Thu, 02/20/2014 - 10:51

Greetings!

Is a total measurement model always needed? I have a model with 14 latent variables, with 5-9 indicators for each variables. A total measurement model is such a huge total measurement model. Can I just simply use individual measurement models for each construct and then use path analysis (to use the mean of the indicators for the latent variables, which means, transform the latent variables to observed variables)?

Many thanks!

Best regards

Dan

The answer to your question is unfortunately more a matter of opinion than consensus best practice. The general issue of "my model is too big/has too many factors/has too many items" is a classic one, and there have been many different ways to scale down these models, some of which I'll review here before giving my opinion.

Your model reduction method is a version of what is called "factor scoring", which is a class of methods for estimating scores on latent variables based on the observed variables they predict. I can selfishly plug my and Mike Neale's 2013 MBR paper on factor scoring, which gives a brief overview of some factor scoring methods and one new alternative, but Stan Mulaik's chapter in the book "factor analysis at 100" is a more comprehensive review. The simplest of these methods becomes a (weighted) sum score, just like the method you're proposing. Similarly, "item parcelling" is a method where items that load on the same factor are combined into new variables called parcels, which reduce the dimensionality of your data and make the factor model more likely to fit well. I'm not as knowledgeable or as much of a fan of these methods, but some very smart people are.

When you split your model up in the way we're discussing (generate scores for each latent variable, then fit a path model to these scores), you run into a few conceptual and methodological problems. First, your standard errors will be wrong. Your factor scores aren't exact estimates and contain error. When you fix them at the estimated values, you're ignoring all of the error in the measurement model, and you'll get smaller standard errors than you'd get fitting the whole thing as a single model. This is a problem with all "two-step" methods: standard errors/fit in the second step are conditional on the errors in the first step, and treating the output of the first step as data ignores those errors.

Second, just because the first 10 items are well fit by one factor and the second 10 are well fit by one factor, it does not mean that the 20 items together will be well fit by two factors. The simultaneous model can tell you a lot about the structure of your data. You won't necessarily like what you're told, but you'll build better models that way.

The only downside to fitting all of your data at once is computational. If you have more than 20 ordinal variables, OpenMx can't handle your model yet. Processing time for larger models goes up exponentially with the number of variables. Its possible that the model you want to fit with dozens or hundreds of variables isn't feasible.

Were it me, I'd:

-fit each group of items individually to make sure they work as a scale.

-fit a simultaneous model to all variables.

-see how bad the fit is and move from there.

Good luck! Hope this wall of text helps!

Thank you very much Ryne. It is really useful. Thank you for your time and efforts. I will read your article (and may cite it) and follow your suggestions to see how it goes. Thanks again. Have a great weekend!

Dan

> _Task goal_
Could you copy the forum thread on measurement models word for word, starting at "The only downside" and ending at "to all variables."?

> _Record excerpts_
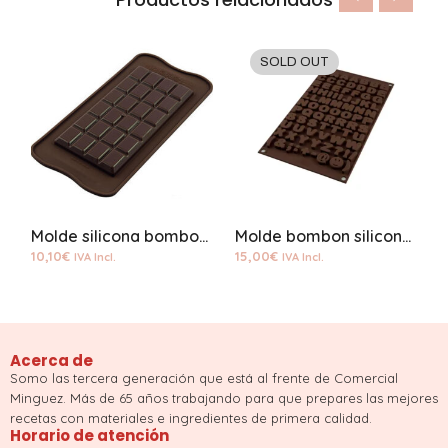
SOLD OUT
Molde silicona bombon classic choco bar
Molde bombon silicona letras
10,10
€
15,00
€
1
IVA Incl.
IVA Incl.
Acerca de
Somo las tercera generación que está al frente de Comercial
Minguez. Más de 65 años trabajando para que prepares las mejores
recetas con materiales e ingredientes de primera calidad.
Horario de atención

* * *

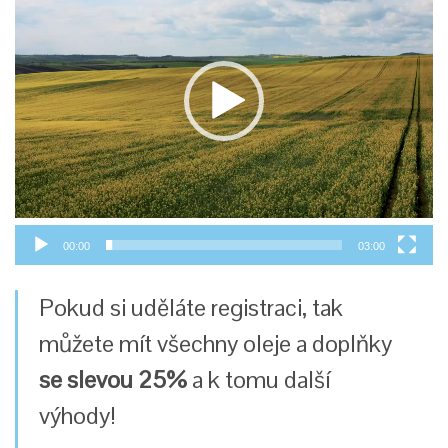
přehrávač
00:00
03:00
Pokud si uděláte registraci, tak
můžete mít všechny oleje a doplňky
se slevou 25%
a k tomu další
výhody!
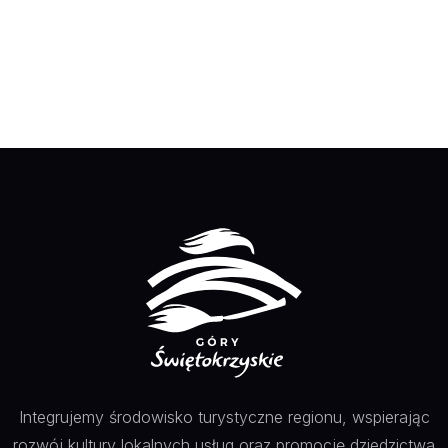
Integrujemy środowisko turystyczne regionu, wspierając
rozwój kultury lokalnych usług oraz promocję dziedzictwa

> _Worked solution_
The only downside to fitting all of your data at once is computational. If you have more than 20 ordinal variables, OpenMx can't handle your model yet. Processing time for larger models goes up exponentially with the number of variables. Its possible that the model you want to fit with dozens or hundreds of variables isn't feasible.

Were it me, I'd:

-fit each group of items individually to make sure they work as a scale.

-fit a simultaneous model to all variables.